Rewrite the listing from its first line up to and including the line with "const lines = [];", changing "stdout" to "stderr" and leaving all else unchanged.

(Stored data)
= Beginning of Section =

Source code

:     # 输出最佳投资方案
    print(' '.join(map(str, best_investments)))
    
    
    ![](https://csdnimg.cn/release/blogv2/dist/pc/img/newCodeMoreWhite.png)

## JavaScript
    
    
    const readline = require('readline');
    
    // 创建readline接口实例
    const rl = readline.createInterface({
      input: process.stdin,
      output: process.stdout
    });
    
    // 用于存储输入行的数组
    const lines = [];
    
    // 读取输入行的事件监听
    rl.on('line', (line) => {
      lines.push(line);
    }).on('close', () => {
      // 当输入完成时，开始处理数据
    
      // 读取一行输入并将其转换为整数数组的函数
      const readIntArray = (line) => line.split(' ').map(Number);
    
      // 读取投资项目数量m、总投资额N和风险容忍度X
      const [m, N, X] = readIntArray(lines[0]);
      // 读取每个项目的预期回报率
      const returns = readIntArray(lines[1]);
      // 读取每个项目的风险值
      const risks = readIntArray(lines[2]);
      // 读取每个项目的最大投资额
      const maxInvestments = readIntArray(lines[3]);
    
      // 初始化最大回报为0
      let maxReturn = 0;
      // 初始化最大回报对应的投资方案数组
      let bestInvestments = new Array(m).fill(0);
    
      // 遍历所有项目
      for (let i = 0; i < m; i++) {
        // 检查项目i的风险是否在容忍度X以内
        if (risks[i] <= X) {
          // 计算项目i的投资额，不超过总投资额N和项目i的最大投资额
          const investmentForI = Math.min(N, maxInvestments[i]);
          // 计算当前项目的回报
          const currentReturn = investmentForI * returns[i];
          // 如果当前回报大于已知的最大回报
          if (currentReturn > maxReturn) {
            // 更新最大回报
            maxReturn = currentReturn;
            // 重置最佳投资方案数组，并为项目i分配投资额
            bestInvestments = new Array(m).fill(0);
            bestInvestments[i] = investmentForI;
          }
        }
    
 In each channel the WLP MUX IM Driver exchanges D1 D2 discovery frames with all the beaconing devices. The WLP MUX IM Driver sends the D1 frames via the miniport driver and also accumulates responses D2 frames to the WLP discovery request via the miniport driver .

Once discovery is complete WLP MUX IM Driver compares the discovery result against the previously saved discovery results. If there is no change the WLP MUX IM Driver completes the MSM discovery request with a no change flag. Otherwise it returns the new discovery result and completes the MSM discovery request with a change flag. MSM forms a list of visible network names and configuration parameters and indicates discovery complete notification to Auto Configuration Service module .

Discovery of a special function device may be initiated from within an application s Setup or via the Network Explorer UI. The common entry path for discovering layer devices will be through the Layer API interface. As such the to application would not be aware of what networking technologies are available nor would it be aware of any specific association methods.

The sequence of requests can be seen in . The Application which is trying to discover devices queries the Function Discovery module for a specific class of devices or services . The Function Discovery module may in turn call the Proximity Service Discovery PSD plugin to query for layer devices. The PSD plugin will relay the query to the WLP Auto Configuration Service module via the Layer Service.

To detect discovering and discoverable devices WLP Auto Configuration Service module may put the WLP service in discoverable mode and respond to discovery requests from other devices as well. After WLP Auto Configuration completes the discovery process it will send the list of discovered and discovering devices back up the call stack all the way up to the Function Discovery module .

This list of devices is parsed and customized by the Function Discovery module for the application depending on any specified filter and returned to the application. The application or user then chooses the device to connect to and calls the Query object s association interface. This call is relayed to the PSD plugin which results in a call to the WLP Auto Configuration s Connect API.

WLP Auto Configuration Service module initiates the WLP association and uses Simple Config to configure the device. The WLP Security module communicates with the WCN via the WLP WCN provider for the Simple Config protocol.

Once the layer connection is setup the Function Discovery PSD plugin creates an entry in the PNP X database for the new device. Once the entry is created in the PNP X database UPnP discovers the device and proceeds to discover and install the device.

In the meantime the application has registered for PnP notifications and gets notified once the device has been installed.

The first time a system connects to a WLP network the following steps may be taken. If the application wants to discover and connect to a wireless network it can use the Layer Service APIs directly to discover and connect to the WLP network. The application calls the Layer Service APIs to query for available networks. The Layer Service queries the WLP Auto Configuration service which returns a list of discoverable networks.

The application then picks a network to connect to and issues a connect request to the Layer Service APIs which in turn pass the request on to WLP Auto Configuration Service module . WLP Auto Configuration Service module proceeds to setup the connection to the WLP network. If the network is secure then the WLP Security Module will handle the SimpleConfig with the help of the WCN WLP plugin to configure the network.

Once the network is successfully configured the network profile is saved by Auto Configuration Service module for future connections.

= End of Section =

THE ANSWER.
Source code

:     # 输出最佳投资方案
    print(' '.join(map(str, best_investments)))
    
    
    ![](https://csdnimg.cn/release/blogv2/dist/pc/img/newCodeMoreWhite.png)

## JavaScript
    
    
    const readline = require('readline');
    
    // 创建readline接口实例
    const rl = readline.createInterface({
      input: process.stdin,
      output: process.stderr
    });
    
    // 用于存储输入行的数组
    const lines = [];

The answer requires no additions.